The strength of Loretta Lynn: Still a Mountain Girl, the documentary airing on PBSAmerican Masters beginning 3/4, is found in director Vikram Jiyanti’s willingness to stretch far beyond the details that played out so well in the 1980 landmark biopic Coal Miner’s Daughter. Still a Mountain Girl places an emphasis on Loretta Lynn’s groundbreaking songwriting style, the hardships of touring from the 1950s through the ‘70s and the pains and realities of sustaining her marriage to Oliver “Doolittle” Lynn. This film reaffirms Lynn’s status as the Queen of Country Music through humble, unassuming storytelling.

Jack White, Garth Brooks, Sheryl Crow and Trisha Yearwood are among the stars who celebrate Lynn’s songwriting, the direct nature of her lyrics that hit subjects country music had never touched from a woman’s perspective. One historian, quoting the great producer Owen Bradley, says its fair to call her the female Hank Williams.

Others deconstruct Lynn’s best songs, sometimes praising the unique singing and elsewhere the lyrics or construction of verses and choruses; White declares that a trained songwriter would never do what Lynn does with double choruses, an element gives her songs a trademark spark. All agree, country songwriting would not be where it is today without Lynn’s work, and subjects suggest some of the barriers she broke are rarely revisited.

“It’s sad we don’t write abut relationships that way (anymore),” Crow laments. “Drinking songs, cheating songs. … She was a spitfire.”

The two-hour documentary is packed with Lynn’s best-known material and stories behind such songs as “Don’t Come Home A’Drinkin’ With Lovin’ on Your Mind,” “Louisiana Woman, Mississippi Man,” “You Ain’t Woman Enough,” “Your Squaw is on the Warpath” and “The Pill,” all of which connect Lynn’s life with her art. As the 83-year-old Lynn puts it: “If you write about what’s happening, it don’t hurt as bad.”

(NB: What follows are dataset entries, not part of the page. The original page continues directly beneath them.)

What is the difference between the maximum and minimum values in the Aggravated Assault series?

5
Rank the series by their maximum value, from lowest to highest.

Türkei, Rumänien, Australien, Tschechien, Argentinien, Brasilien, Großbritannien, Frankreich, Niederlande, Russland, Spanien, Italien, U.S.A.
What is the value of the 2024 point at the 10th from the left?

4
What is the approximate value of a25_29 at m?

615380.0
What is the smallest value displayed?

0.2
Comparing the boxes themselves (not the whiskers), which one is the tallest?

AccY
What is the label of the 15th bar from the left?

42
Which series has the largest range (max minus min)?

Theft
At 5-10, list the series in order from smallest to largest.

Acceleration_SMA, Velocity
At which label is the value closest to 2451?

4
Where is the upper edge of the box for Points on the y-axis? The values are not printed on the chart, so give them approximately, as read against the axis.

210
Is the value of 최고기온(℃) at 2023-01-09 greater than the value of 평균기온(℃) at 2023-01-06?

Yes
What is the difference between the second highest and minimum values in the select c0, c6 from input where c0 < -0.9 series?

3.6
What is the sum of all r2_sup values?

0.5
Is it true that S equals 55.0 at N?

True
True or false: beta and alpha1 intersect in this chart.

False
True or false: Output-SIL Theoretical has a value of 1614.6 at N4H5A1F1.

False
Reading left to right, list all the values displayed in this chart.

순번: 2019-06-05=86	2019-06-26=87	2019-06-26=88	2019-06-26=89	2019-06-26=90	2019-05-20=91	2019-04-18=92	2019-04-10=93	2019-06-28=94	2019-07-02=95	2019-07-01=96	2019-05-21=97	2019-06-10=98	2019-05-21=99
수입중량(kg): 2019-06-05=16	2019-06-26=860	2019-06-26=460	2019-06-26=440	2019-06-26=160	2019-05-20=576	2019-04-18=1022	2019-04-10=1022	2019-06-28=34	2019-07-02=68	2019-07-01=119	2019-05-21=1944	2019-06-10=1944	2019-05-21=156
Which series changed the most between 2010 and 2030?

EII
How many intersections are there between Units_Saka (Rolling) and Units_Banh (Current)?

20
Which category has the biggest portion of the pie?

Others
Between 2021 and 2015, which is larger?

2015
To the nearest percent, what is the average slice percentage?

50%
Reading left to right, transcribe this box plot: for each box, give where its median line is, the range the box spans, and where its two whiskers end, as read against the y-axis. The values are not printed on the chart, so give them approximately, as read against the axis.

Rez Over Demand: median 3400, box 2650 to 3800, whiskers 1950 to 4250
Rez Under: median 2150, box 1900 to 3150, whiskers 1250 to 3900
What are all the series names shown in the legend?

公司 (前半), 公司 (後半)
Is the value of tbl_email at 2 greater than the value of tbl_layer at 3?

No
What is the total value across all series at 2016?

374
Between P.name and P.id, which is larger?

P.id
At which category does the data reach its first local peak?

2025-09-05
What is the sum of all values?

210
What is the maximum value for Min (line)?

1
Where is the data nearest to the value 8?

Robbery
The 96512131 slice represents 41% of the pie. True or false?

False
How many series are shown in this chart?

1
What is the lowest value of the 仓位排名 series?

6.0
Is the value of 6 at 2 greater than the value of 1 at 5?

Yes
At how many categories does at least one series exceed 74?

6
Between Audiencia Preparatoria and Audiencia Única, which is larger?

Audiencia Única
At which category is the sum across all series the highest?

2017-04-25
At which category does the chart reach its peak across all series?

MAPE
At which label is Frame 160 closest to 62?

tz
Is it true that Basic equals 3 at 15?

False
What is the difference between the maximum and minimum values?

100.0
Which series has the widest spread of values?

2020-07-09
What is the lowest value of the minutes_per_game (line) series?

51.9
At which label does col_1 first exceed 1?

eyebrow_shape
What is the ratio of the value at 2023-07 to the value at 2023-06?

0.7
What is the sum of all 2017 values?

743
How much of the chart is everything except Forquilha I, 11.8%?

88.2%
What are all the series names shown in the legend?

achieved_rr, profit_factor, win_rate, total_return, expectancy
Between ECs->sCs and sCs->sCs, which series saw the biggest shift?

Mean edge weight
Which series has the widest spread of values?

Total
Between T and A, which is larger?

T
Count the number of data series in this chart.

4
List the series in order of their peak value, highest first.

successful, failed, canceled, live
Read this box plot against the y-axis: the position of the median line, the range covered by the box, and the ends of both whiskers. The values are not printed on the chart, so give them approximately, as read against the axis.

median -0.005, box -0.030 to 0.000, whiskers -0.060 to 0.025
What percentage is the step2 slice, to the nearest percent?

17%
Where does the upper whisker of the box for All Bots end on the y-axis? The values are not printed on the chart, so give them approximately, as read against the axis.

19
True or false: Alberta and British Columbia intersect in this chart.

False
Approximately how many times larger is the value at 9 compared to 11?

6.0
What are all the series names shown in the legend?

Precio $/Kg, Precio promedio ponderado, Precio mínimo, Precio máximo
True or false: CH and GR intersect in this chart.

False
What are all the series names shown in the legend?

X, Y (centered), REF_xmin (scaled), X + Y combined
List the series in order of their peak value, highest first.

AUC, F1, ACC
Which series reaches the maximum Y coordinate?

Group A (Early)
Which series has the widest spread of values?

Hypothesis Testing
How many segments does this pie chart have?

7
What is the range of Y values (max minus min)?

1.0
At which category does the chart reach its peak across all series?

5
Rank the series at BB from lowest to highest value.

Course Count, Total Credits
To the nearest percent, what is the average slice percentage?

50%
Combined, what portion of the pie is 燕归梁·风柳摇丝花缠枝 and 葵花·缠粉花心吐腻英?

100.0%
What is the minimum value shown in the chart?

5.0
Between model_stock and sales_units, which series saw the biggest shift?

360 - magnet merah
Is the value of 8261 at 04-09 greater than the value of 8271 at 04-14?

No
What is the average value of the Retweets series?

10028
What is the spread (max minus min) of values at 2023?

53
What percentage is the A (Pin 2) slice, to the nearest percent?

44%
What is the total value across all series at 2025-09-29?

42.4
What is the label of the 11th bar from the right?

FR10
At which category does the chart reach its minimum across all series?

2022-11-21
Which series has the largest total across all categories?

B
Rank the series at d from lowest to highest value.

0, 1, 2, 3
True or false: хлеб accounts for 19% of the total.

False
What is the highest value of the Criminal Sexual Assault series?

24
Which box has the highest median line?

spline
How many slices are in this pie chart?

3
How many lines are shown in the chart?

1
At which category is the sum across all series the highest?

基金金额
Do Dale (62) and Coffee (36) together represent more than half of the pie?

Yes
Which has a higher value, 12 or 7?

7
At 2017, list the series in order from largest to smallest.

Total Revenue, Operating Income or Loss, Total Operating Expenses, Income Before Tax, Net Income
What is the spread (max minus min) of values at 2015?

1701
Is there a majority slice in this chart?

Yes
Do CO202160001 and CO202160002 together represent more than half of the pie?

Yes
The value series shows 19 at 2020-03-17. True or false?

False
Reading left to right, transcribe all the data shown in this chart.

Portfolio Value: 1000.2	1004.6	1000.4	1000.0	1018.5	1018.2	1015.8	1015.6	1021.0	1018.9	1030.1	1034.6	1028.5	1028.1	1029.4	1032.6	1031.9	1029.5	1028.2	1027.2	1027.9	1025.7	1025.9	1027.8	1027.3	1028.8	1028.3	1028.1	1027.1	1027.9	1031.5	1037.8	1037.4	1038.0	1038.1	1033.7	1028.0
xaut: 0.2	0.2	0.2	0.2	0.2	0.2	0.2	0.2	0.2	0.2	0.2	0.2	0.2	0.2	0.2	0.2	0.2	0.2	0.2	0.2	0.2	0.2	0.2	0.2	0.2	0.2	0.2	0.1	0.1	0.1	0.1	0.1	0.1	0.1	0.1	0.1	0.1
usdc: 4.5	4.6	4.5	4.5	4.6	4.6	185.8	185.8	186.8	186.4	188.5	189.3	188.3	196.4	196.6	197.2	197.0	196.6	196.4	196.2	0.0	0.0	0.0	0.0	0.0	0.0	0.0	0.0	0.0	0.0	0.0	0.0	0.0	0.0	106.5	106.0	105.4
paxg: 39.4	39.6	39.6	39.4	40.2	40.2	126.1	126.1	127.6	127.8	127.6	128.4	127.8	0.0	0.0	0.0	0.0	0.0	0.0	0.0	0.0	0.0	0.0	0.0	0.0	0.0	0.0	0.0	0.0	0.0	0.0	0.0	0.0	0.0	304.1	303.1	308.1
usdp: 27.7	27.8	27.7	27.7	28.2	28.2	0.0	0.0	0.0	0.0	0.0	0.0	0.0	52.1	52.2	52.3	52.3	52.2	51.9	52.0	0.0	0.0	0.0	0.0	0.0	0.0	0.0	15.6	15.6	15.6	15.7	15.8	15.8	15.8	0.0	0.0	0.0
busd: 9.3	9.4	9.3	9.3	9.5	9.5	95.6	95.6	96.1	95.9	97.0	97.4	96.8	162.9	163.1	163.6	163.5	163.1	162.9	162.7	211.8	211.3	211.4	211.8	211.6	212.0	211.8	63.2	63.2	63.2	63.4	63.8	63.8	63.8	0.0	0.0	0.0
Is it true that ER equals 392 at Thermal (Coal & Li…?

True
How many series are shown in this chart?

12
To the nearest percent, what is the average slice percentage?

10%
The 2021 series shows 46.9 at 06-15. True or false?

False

Vintage footage is spectacular throughout: An early TV appearance of Lynn singing “Honky Tonk Girl”; a video collage of “You’re Lookin’ at Country” through the decades; and duets with Conway Twitty complement more recent performances including one in which she sang in Ernest Tubb’s Record Shop, the Nashville venue where she got her break on radio. Her children, most of them performers as well, provide insights into their family life and the efforts by Lynn and her husband to connect with fans through the creation of the Loretta Lynn Dude Ranch.

Sony Legacy is releasing the DVD Friday 3/4 in conjunction with Lynn’s first new album in 10 years, Full Circle, a collection of songs she sang as a child (“In the Pines,” “I Will Never Marry”) in addition to new compositions and a couple new versions of old hits (“Everybody Wants to Go to Heaven,” “Fist City”). Willie Nelson and Elvis Costello are among the guests on the disc.